Visit repositoryFraming the problem
This project explored facial emotion recognition as a computer vision task, with the objective of classifying the seven basic emotions: neutral, happiness, sadness, fear, anger, disgust, and surprise.
Beyond simple image classification, the challenge was to build a system capable of extracting meaningful emotional cues from low-resolution facial data, despite class imbalance, visual ambiguity, and overlapping expressions.
Data Foundation
The project was built on FER2013, a public dataset containing roughly 35,900 grayscale facial images at 48×48 resolution, labeled across seven emotion categories.
Preparing this data correctly was essential: the images were normalized, organized into PyTorch-compatible pipelines, and carefully structured for both training and evaluation.
Architecture study
A key part of the project was comparing several convolutional architectures, including custom CNNs, VGG-style models, and ResNet-based approaches.
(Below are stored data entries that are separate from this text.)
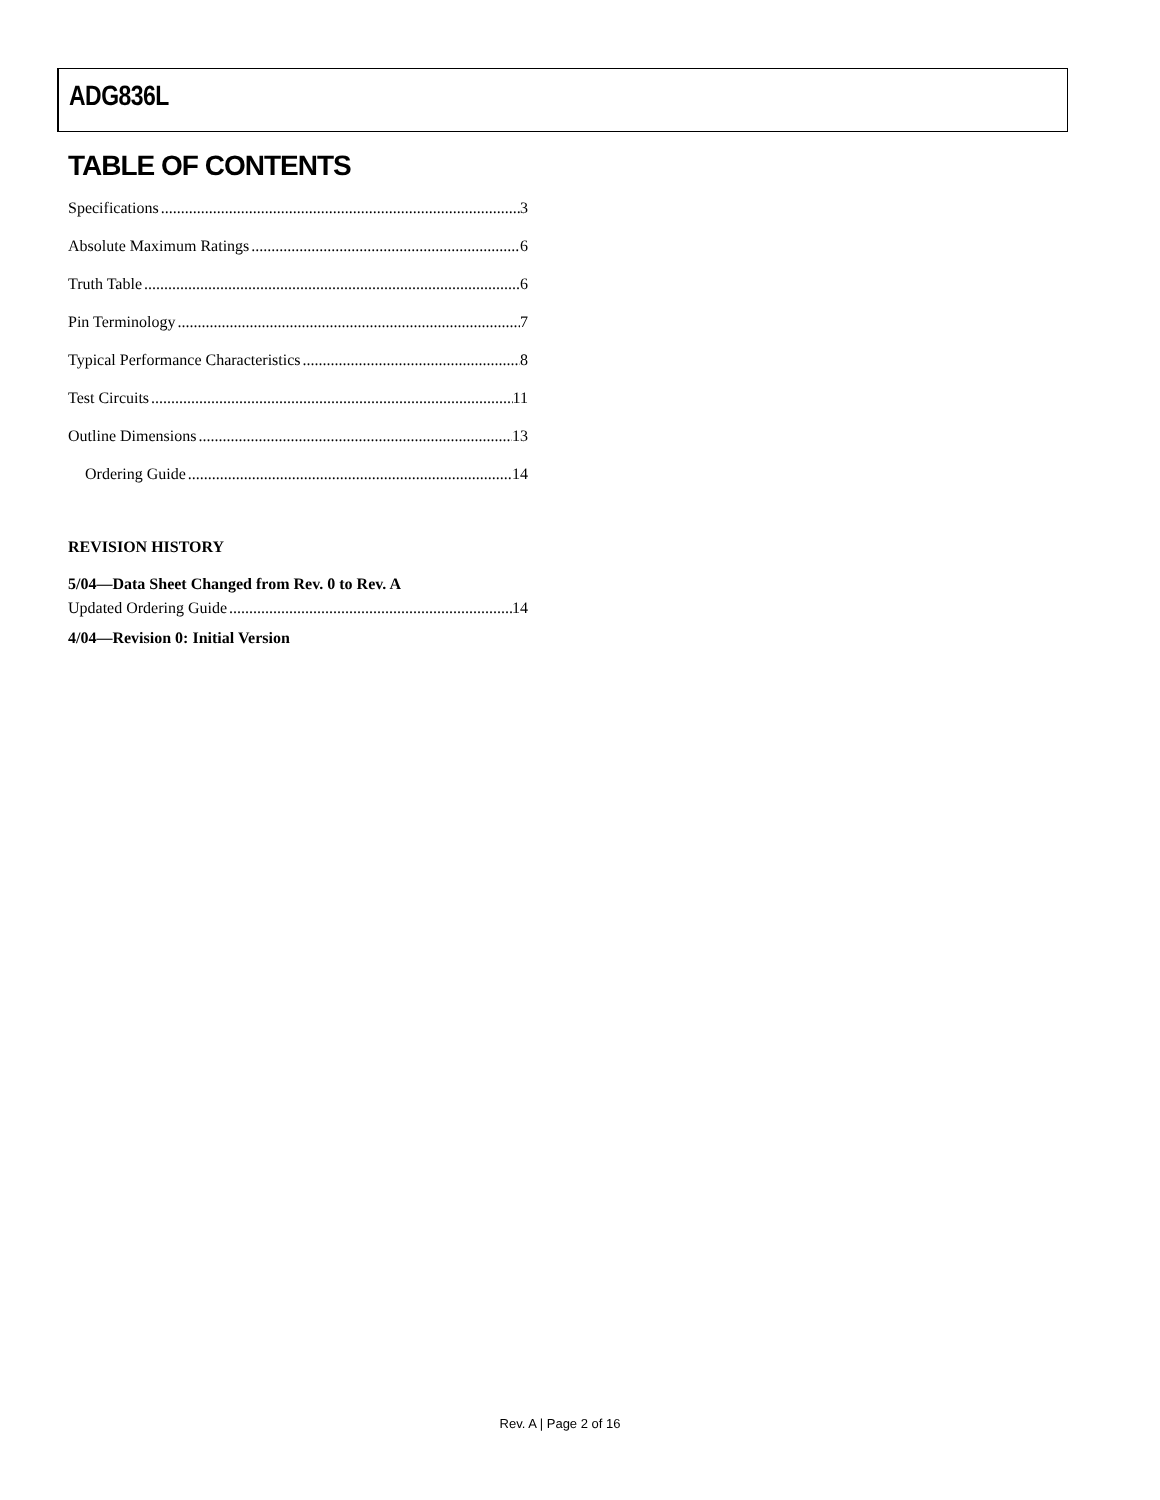ADG836L
TABLE OF CONTENTS
Specifications 3
Absolute Maximum Ratings 6
Truth Table 6
Pin Terminology 7
Typical Performance Characteristics 8
Test Circuits 11
Outline Dimensions 13
Ordering Guide 14
REVISION HISTORY
5/04—Data Sheet Changed from Rev. 0 to Rev. A
Updated Ordering Guide 14
4/04—Revision 0: Initial Version
Rev. A | Page 2 of 16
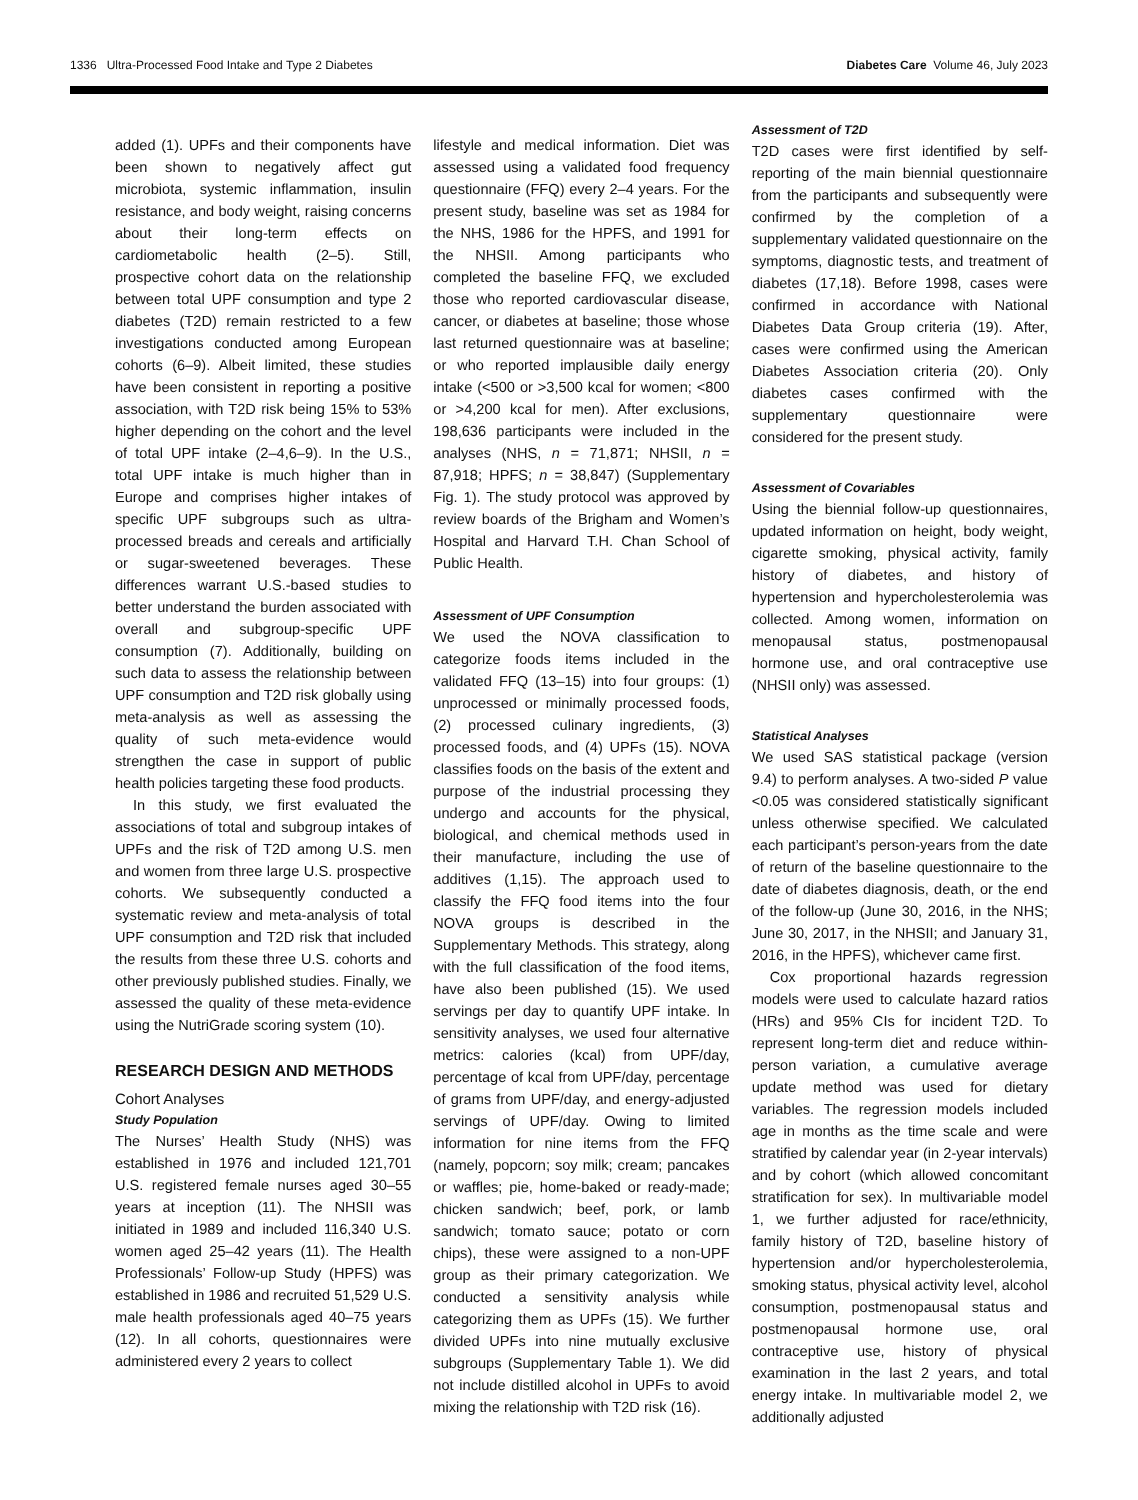1336 Ultra-Processed Food Intake and Type 2 Diabetes Diabetes Care Volume 46, July 2023
added (1). UPFs and their components have been shown to negatively affect gut microbiota, systemic inflammation, insulin resistance, and body weight, raising concerns about their long-term effects on cardiometabolic health (2–5). Still, prospective cohort data on the relationship between total UPF consumption and type 2 diabetes (T2D) remain restricted to a few investigations conducted among European cohorts (6–9). Albeit limited, these studies have been consistent in reporting a positive association, with T2D risk being 15% to 53% higher depending on the cohort and the level of total UPF intake (2–4,6–9). In the U.S., total UPF intake is much higher than in Europe and comprises higher intakes of specific UPF subgroups such as ultra-processed breads and cereals and artificially or sugar-sweetened beverages. These differences warrant U.S.-based studies to better understand the burden associated with overall and subgroup-specific UPF consumption (7). Additionally, building on such data to assess the relationship between UPF consumption and T2D risk globally using meta-analysis as well as assessing the quality of such meta-evidence would strengthen the case in support of public health policies targeting these food products.
In this study, we first evaluated the associations of total and subgroup intakes of UPFs and the risk of T2D among U.S. men and women from three large U.S. prospective cohorts. We subsequently conducted a systematic review and meta-analysis of total UPF consumption and T2D risk that included the results from these three U.S. cohorts and other previously published studies. Finally, we assessed the quality of these meta-evidence using the NutriGrade scoring system (10).
RESEARCH DESIGN AND METHODS
Cohort Analyses
Study Population
The Nurses’ Health Study (NHS) was established in 1976 and included 121,701 U.S. registered female nurses aged 30–55 years at inception (11). The NHSII was initiated in 1989 and included 116,340 U.S. women aged 25–42 years (11). The Health Professionals’ Follow-up Study (HPFS) was established in 1986 and recruited 51,529 U.S. male health professionals aged 40–75 years (12). In all cohorts, questionnaires were administered every 2 years to collect
lifestyle and medical information. Diet was assessed using a validated food frequency questionnaire (FFQ) every 2–4 years. For the present study, baseline was set as 1984 for the NHS, 1986 for the HPFS, and 1991 for the NHSII. Among participants who completed the baseline FFQ, we excluded those who reported cardiovascular disease, cancer, or diabetes at baseline; those whose last returned questionnaire was at baseline; or who reported implausible daily energy intake (<500 or >3,500 kcal for women; <800 or >4,200 kcal for men). After exclusions, 198,636 participants were included in the analyses (NHS, n = 71,871; NHSII, n = 87,918; HPFS; n = 38,847) (Supplementary Fig. 1). The study protocol was approved by review boards of the Brigham and Women’s Hospital and Harvard T.H. Chan School of Public Health.
Assessment of UPF Consumption
We used the NOVA classification to categorize foods items included in the validated FFQ (13–15) into four groups: (1) unprocessed or minimally processed foods, (2) processed culinary ingredients, (3) processed foods, and (4) UPFs (15). NOVA classifies foods on the basis of the extent and purpose of the industrial processing they undergo and accounts for the physical, biological, and chemical methods used in their manufacture, including the use of additives (1,15). The approach used to classify the FFQ food items into the four NOVA groups is described in the Supplementary Methods. This strategy, along with the full classification of the food items, have also been published (15). We used servings per day to quantify UPF intake. In sensitivity analyses, we used four alternative metrics: calories (kcal) from UPF/day, percentage of kcal from UPF/day, percentage of grams from UPF/day, and energy-adjusted servings of UPF/day. Owing to limited information for nine items from the FFQ (namely, popcorn; soy milk; cream; pancakes or waffles; pie, home-baked or ready-made; chicken sandwich; beef, pork, or lamb sandwich; tomato sauce; potato or corn chips), these were assigned to a non-UPF group as their primary categorization. We conducted a sensitivity analysis while categorizing them as UPFs (15). We further divided UPFs into nine mutually exclusive subgroups (Supplementary Table 1). We did not include distilled alcohol in UPFs to avoid mixing the relationship with T2D risk (16).
Assessment of T2D
T2D cases were first identified by self-reporting of the main biennial questionnaire from the participants and subsequently were confirmed by the completion of a supplementary validated questionnaire on the symptoms, diagnostic tests, and treatment of diabetes (17,18). Before 1998, cases were confirmed in accordance with National Diabetes Data Group criteria (19). After, cases were confirmed using the American Diabetes Association criteria (20). Only diabetes cases confirmed with the supplementary questionnaire were considered for the present study.
Assessment of Covariables
Using the biennial follow-up questionnaires, updated information on height, body weight, cigarette smoking, physical activity, family history of diabetes, and history of hypertension and hypercholesterolemia was collected. Among women, information on menopausal status, postmenopausal hormone use, and oral contraceptive use (NHSII only) was assessed.
Statistical Analyses
We used SAS statistical package (version 9.4) to perform analyses. A two-sided P value <0.05 was considered statistically significant unless otherwise specified. We calculated each participant’s person-years from the date of return of the baseline questionnaire to the date of diabetes diagnosis, death, or the end of the follow-up (June 30, 2016, in the NHS; June 30, 2017, in the NHSII; and January 31, 2016, in the HPFS), whichever came first.
Cox proportional hazards regression models were used to calculate hazard ratios (HRs) and 95% CIs for incident T2D. To represent long-term diet and reduce within-person variation, a cumulative average update method was used for dietary variables. The regression models included age in months as the time scale and were stratified by calendar year (in 2-year intervals) and by cohort (which allowed concomitant stratification for sex). In multivariable model 1, we further adjusted for race/ethnicity, family history of T2D, baseline history of hypertension and/or hypercholesterolemia, smoking status, physical activity level, alcohol consumption, postmenopausal status and postmenopausal hormone use, oral contraceptive use, history of physical examination in the last 2 years, and total energy intake. In multivariable model 2, we additionally adjusted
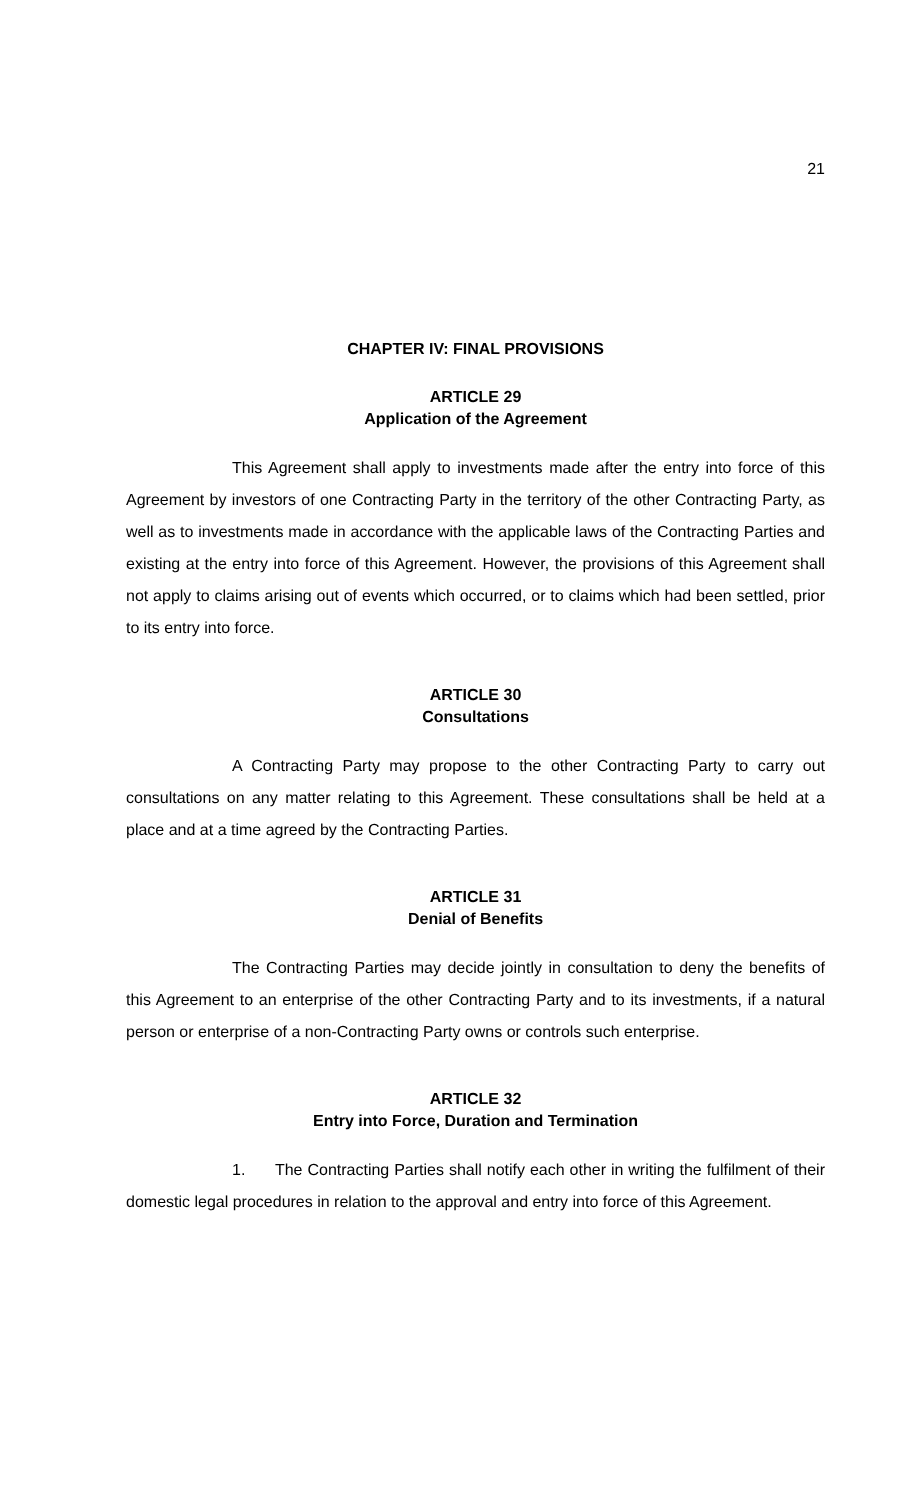21
CHAPTER IV: FINAL PROVISIONS
ARTICLE 29
Application of the Agreement
This Agreement shall apply to investments made after the entry into force of this Agreement by investors of one Contracting Party in the territory of the other Contracting Party, as well as to investments made in accordance with the applicable laws of the Contracting Parties and existing at the entry into force of this Agreement. However, the provisions of this Agreement shall not apply to claims arising out of events which occurred, or to claims which had been settled, prior to its entry into force.
ARTICLE 30
Consultations
A Contracting Party may propose to the other Contracting Party to carry out consultations on any matter relating to this Agreement. These consultations shall be held at a place and at a time agreed by the Contracting Parties.
ARTICLE 31
Denial of Benefits
The Contracting Parties may decide jointly in consultation to deny the benefits of this Agreement to an enterprise of the other Contracting Party and to its investments, if a natural person or enterprise of a non-Contracting Party owns or controls such enterprise.
ARTICLE 32
Entry into Force, Duration and Termination
1. The Contracting Parties shall notify each other in writing the fulfilment of their domestic legal procedures in relation to the approval and entry into force of this Agreement.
This comparison helped evaluate the trade-offs between model complexity, convergence stability, and generalization on compact grayscale facial inputs. ResNet ultimately emerged as the most reliable solution, offering the best balance between performance and robustness across the different emotion classes.
Training Strategy
The training pipeline was developed in PyTorch using Adam, batched loading, and repeated evaluation across epochs.
To improve generalization, we applied data augmentation techniques adapted to facial imagery, mainly rotations and flips, in order to enrich the dataset without changing the semantic meaning of the expressions.
Hyperparameter optimization
To move beyond manual trial and error, we used Optuna to explore stronger model configurations more efficiently.
The optimization process covered learning rate, batch size, dropout, hidden dimensions, number of epochs, and architecture choice.
Reading model behavior
Rather than focusing only on final accuracy, we also analyzed how the models behaved during training and evaluation. Confusion matrices, validation curves, and failed runs revealed recurring weaknesses, especially between visually similar emotions such as sadness and neutral, or fear and anger.
The strongest ResNet-based configuration reached about 60% accuracy, while also making clear how much facial emotion recognition depends on both architecture design and the inherent ambiguity of the data itself.
Project Outcome
This project resulted in a full facial emotion recognition pipeline combining computer vision research, deep learning model design, hyperparameter optimization, and real-time inference.
More importantly, it gave us practical experience with PyTorch training workflows, architecture benchmarking, data augmentation, confusion-matrix analysis, and the challenges of translating model performance into usable interactive systems.